Other analytics-based resources and tools are being developed to assist in the hiring process. Matchpoint Careers, for example, provides psychometric assessments of job candidates’ reasoning aptitude, behaviors, emotional intelligence and other factors to identify, at the application stage, those who have the potential to be top performers in a particular job. By comparing the assessment results against a database of profiles and answers from millions of candidates, HR can have greater confidence about the potential of new hires.
Another company, Silicon Valley startup Knack, uses games to help identify recruits with a higher probability of becoming successful employees. Recruiters use the games to look at a variety of capabilities and traits, from cognitive ability to creativity to learning to decision making. One of them, “Wasabi Waiter,” asks the player to assume the role of a waiter at a sushi restaurant. Players take orders and then analyze customers’ facial expressions—such as “happy,” “angry” and “sad”—to decide how to proceed. How applicants play the game indicates how well they read social and emotional signals. Performance is benchmarked against the top performers among a company’s current employees to help identify the most promising recruits.
Beyond these kinds of discrete offerings is a bigger trend, known as Big Data, which is about mobilizing and managing large volumes of data that are internal and external to the enterprise. Big Data analytics enables companies to run analyses of datasets as large as many exabytes and see patterns and causality well beyond what the human brain can process on its own. The HR department can begin with a hypothesis and see if it is supported by the data. But HR can also just say, “Let’s see where the numbers are taking us and what story is being told,” toward the end of extracting hidden, differentiated value. Big Data analytics is key to delivering on the full promise of talent analytics: predict workforce and marketplace developments and take action in advance.
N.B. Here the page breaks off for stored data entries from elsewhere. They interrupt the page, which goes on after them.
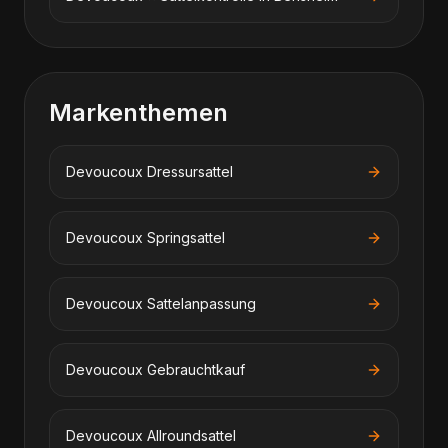
Markenthemen
Devoucoux
Dressursattel
Devoucoux
Springsattel
Devoucoux
Sattelanpassung
Devoucoux
Gebrauchtkauf
Devoucoux
Allroundsattel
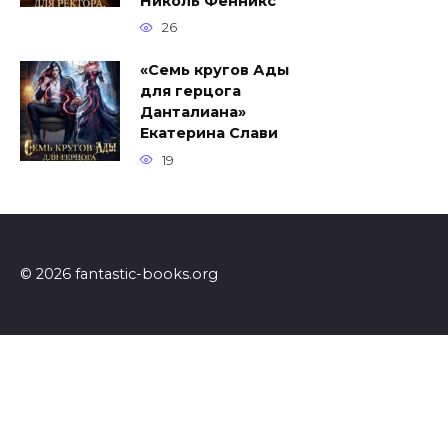
Николь Фенникс
26
«Семь кругов Ады
для герцога
Данталиана»
Екатерина Слави
19
© 2026 fantastic-books.org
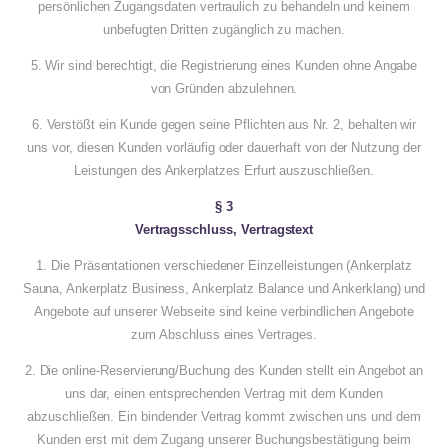
persönlichen Zugangsdaten vertraulich zu behandeln und keinem
unbefugten Dritten zugänglich zu machen.
5. Wir sind berechtigt, die Registrierung eines Kunden ohne Angabe
von Gründen abzulehnen.
6. Verstößt ein Kunde gegen seine Pflichten aus Nr. 2, behalten wir
uns vor, diesen Kunden vorläufig oder dauerhaft von der Nutzung der
Leistungen des Ankerplatzes Erfurt auszuschließen.
§ 3
Vertragsschluss, Vertragstext
1. Die Präsentationen verschiedener Einzelleistungen (Ankerplatz
Sauna, Ankerplatz Business, Ankerplatz Balance und Ankerklang) und
Angebote auf unserer Webseite sind keine verbindlichen Angebote
zum Abschluss eines Vertrages.
2. Die online-Reservierung/Buchung des Kunden stellt ein Angebot an
uns dar, einen entsprechenden Vertrag mit dem Kunden
abzuschließen. Ein bindender Vertrag kommt zwischen uns und dem
Kunden erst mit dem Zugang unserer Buchungsbestätigung beim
With these tools and technology capabilities, companies are discovering important trends about their workforce. For example, a large technology company performed an extensive analysis on a representative sample of its workforce to study the multiple factors that went into whether an employee stayed or left. The analysis was complex, looking at the interrelationships among approximately 200 different HR and finance factors and more than 100,000 individuals over two years.
The results, not surprisingly, were also complex. In one part of the company, certain factors (such as opportunities for advancement, training offerings and the quality of supervision) made a difference between an employee staying or leaving. But in another part of the company, different factors were at play. Analytics can help parse these complexities into meaningful information for decision making.
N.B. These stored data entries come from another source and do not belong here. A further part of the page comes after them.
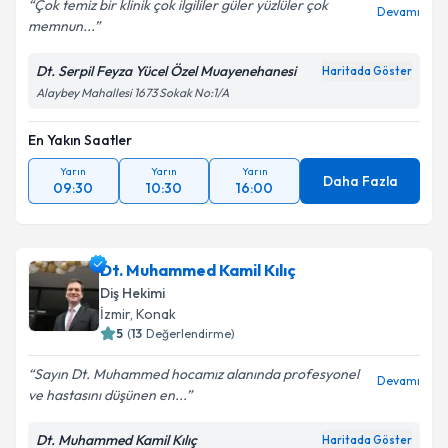
Çok temiz bir klinik çok ilgililer güler yüzlüler çok
Devamı
memnun...
Dt. Serpil Feyza Yücel Özel Muayenehanesi
Haritada Göster
Alaybey Mahallesi 1673 Sokak No:1/A
En Yakın Saatler
Yarın
Yarın
Yarın
Daha Fazla
09:30
10:30
16:00
Dt. Muhammed Kamil Kılıç
Diş Hekimi
İzmir
, Konak
5
(
13
Değerlendirme)
Sayın Dt. Muhammed hocamız alanında profesyonel
Devamı
ve hastasını düşünen en...
Dt. Muhammed Kamil Kılıç
Haritada Göster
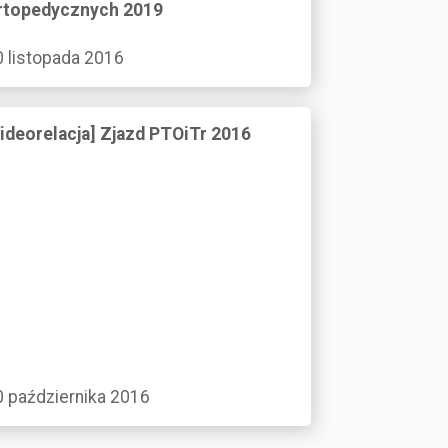
rtopedycznych 2019
0 listopada 2016
Videorelacja] Zjazd PTOiTr 2016
0 października 2016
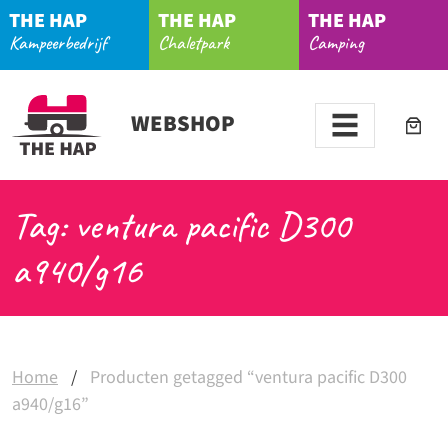
THE HAP
THE HAP
THE HAP
Kampeerbedrijf
Chaletpark
Camping
WEBSHOP
Tag: ventura pacific D300
a940/g16
Home
/
Producten getagged “ventura pacific D300
a940/g16”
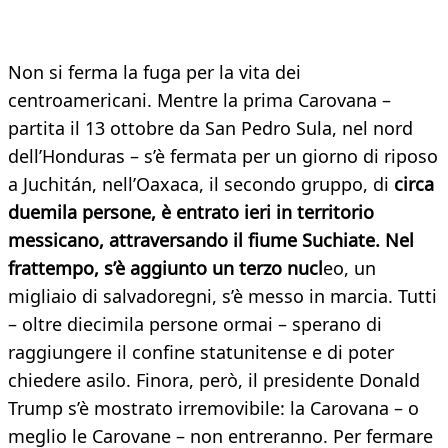
Non si ferma la fuga per la vita dei
centroamericani. Mentre la prima Carovana –
partita il 13 ottobre da San Pedro Sula, nel nord
dell’Honduras – s’è fermata per un giorno di riposo
a Juchitán, nell’Oaxaca, il secondo gruppo, di
circa
duemila persone, è entrato ieri in territorio
messicano, attraversando il fiume Suchiate. Nel
frattempo, s’è aggiunto un terzo nucl
eo, un
migliaio di salvadoregni, s’è messo in marcia. Tutti
– oltre diecimila persone ormai – sperano di
raggiungere il confine statunitense e di poter
chiedere asilo. Finora, però, il presidente Donald
Trump s’è mostrato irremovibile: la Carovana – o
meglio le Carovane – non entreranno. Per fermare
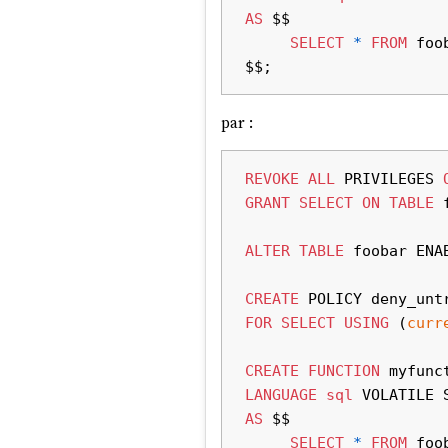
AS
 $$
An Asian life insurance company used talent analytics to make better decisions about employee recruiting and retention. The company began working with an HR outsourcing provider, primarily to improve the efficiency of its recruiting and onboarding processes. As the relationship progressed, however, the company asked the provider to help with a more serious business problem: retaining people in one of its most critical workforces—managers at its affiliated agency locations. The company was experiencing 100 percent turnover among these employees, with many leaving after only six months—a situation that was impeding overall corporate growth.
Executives had several hypotheses. Perhaps it was about compensation, or maybe it was an issue with the quality of life at the locations. The provider was able to use predictive analytics to determine the actual predictors of success in terms of the performance and retention of these workers. Among the insights: Educational requirements for incoming managers had set false expectations about the kind of work actually involved. The company had been requiring that all new managers have MBAs. In fact, the analysis showed that these recruits were often among the company’s poorest performers. This data enabled the company to alter the job profile, which also opened up the position to a broader group of candidates.
An important lesson of the company’s experience is that the results of an initial talent analytics program need to be revisited over time to continue to validate the findings. One point of comparison had been between managers working at branches within their home state and those working in a state other than where they had grown up. An initial analysis seemed to indicate that managers who had moved around frequently and had previously been forced to establish new networks were performing better. A year later, a more complete analysis of the parameters found that the reverse was actually true: Managers working within their state were outperforming the outsiders.
The results of this talent analytics program were impressive. Six months after the company changed its hiring profile, new-hire performance shot up by more than 100 percent and new-hire attrition went down by 50 percent.